Time to stock up on tinned food, pasta, toilet paper and drugs.  No Deal just got even more likely.

Candles too. Just saying. I remember the 1970's
"The ultimate hidden truth of the world is that it is something we make and could just as easily make differently" David Graeber

Doktor Howl

Quote from: Cain on January 29, 2019, 11:46:10 PM
Brady amendment passed.  May has to go back to the EU and negotiate on something the EU has said it won't negotiate on.

Time to stock up on tinned food, pasta, toilet paper and drugs.  No Deal just got even more likely.

Can't you guys just start beheading people?  That worked in the old days.

I ask this with a completely straight face.
Molon Lube

P3nT4gR4m

Quote from: Doktor Howl on January 30, 2019, 01:25:03 AM
Quote from: Cain on January 29, 2019, 11:46:10 PM
Brady amendment passed.  May has to go back to the EU and negotiate on something the EU has said it won't negotiate on.

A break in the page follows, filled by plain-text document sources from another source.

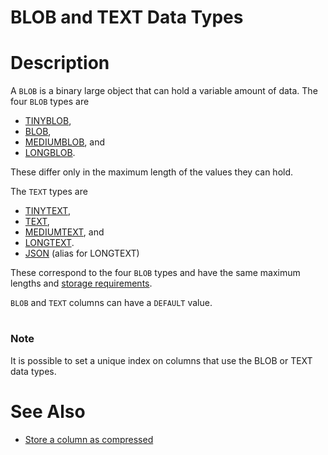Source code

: # BLOB and TEXT Data Types

#

# Description

A `BLOB` is a binary large object that can hold a variable amount of
data. The four `BLOB` types are

* [TINYBLOB](/kb/en/sql_language-data_types-tinyblob/),
* [BLOB](/kb/en/sql_language-data_types-blob/),
* [MEDIUMBLOB](/kb/en/sql_language-data_types-mediumblob/), and
* [LONGBLOB](/kb/en/sql_language-data_types-longblob/).

These differ only in the maximum length of the values they can hold.

The `TEXT` types are

* [TINYTEXT](/kb/en/sql_language-data_types-tinytext/),
* [TEXT](/kb/en/sql_language-data_types-text/),
* [MEDIUMTEXT](/kb/en/sql_language-data_types-mediumtext/), and
* [LONGTEXT](/kb/en/sql_language-data_types-longtext/).
* [JSON](json-data-type.md) (alias for LONGTEXT)

These correspond to the four `BLOB` types and have the same
maximum lengths and [storage requirements](../data-type-storage-requirements.md).

`BLOB` and `TEXT` columns can have a `DEFAULT` value.

#

### Note

It is possible to set a unique index on columns that use the BLOB or TEXT data types.

#

# See Also

* [Store a column as compressed](../../sql-statements-and-structure/sql-statements/data-definition/create/create-tablespace.md#compressed)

Time to stock up on tinned food, pasta, toilet paper and drugs.  No Deal just got even more likely.

Can't you guys just start beheading people?  That worked in the old days.

I ask this with a completely straight face.

Patience. That's how some of us are planning to feed ourselves after the no-deal thing goes through :evil:

I'm up to my arse in Brexit Numpties, but I want more.  Target-rich environments are the new sexy.
Not actually a meat product.
Ass-Kicking & Foot-Stomping Ancient Master of SHIT FUCK FUCK FUCK
Awful and Bent Behemothic Results of Last Night's Painful Squat.
High Altitude Haggis-Filled Sex Bucket From Beyond Time and Space.
Internet Monkey Person of Filthy and Immoral Pygmy-Porn Wart Contagion
Octomom Auxillary Heat Exchanger Repairman
walking the fine line line between genius and batshit fucking crazy

"computation is a pattern in the spacetime arrangement of particles, and it's not the particles but the pattern that really matters! Matter doesn't matter." -- Max Tegmark

Cain

I think we're going to do that after it matters, ie; March 30th.

Besides, we could vote all the Tories out tomorrow and that wouldn't change the fact that Corbyn's own idea is nearly as utopian in its idealism and equally unlikely to pass the EU's smell test.

48% of the country has been thrown under a bus, in that regard.

Cain

Today's Brexit roundup:

Up to a third of UK companies are looking to send some or all operations overseas in the event of a no deal Brexit.

Schools are being allowed to relax regulations on school provided lunches, to ensure that they can continue to provide meal in the event of a no deal Brexit.

NHS staff are being informed that preparations are being made for them to be able to stay on site overnight in Kent, as police project 3-6 months of travel disruption in the event of no deal.

Up to 1000 Ministry of Defence staff are being prepared to be seconded to prepare for dealing with Brexit.